Document extract:
Reputation: 13614
I'm new to SQL and I don't understand performance implications. It seems like SQL databases store everything in a single place. Doesn't this mean that tables grow extremely large, very quickly? Won't this hurt performance?
Example Stackoverflow model, but with threaded comments:
CREATE TABLE t_users (
name varchar(80) primary key,
email varchar(80)
);
CREATE TABLE t_posts (
id varchar(80) primary key,
userid varchar(80) references t_users(name),
title varchar(80),
description text,
topic varchar(80),
path text
);
Is this a valid design? All posts of every user ever are stored in the same table... So if I want to query for all comments that have topic "programming", it would need to look through every single post, even through the posts that have different topics because they are all stored in the same table....this also means that if I make more complicated queries, they will exponentially grow slower the bigger my table on disk is. Wouldn't it be better to split every single post into a new table?
Upvotes: 0
Views: 146
Reputation: 1269603
The real answer to your question first two questions are "yes" and "no". "Yes", tables do grow quickly. And "no" this generally doesn't hurt performance.
Although you can think of a table as a single file that you scan to find results, SQL does much more than this. Almost all databases manage something called a page table, which means the following:
These two points, by themselves, are pretty hard (but not impossible) to implement in most programming languages. In addition, SQL gives you indexes and table partitions which can further speed up processing of a single table. And finally, most versions of SQL support multiple processors/threads for almost all their functions.
When it comes to combining results from multiple tables or aggregating results, a database has many person-years of effort in algorithms for doing joins and aggregations. It is unlikely that you would do better in this situation.

Instruction 1: From the SQL performance thread, extract the passage starting at "Reputation: 13614" and ending at "email varchar(80)".
Instruction 2: Name every column defined in the t_posts table of the SQL performance thread.

Information supplied:
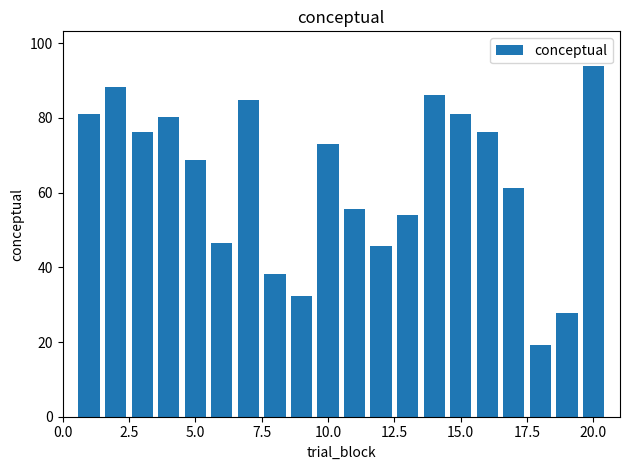

What is the sum of all values?

1270.7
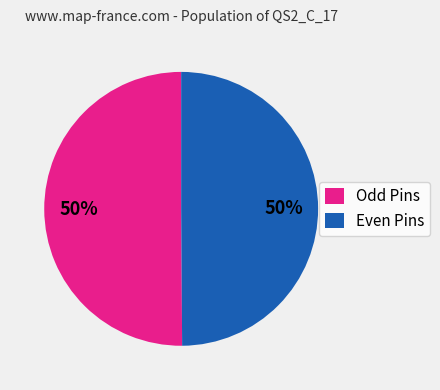

What percentage is the Odd Pins slice, to the nearest percent?

50%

Output 1:
Reputation: 13614
I'm new to SQL and I don't understand performance implications. It seems like SQL databases store everything in a single place. Doesn't this mean that tables grow extremely large, very quickly? Won't this hurt performance?
Example Stackoverflow model, but with threaded comments:
CREATE TABLE t_users (
name varchar(80) primary key,
email varchar(80)

Output 2: id, userid, title, description, topic, path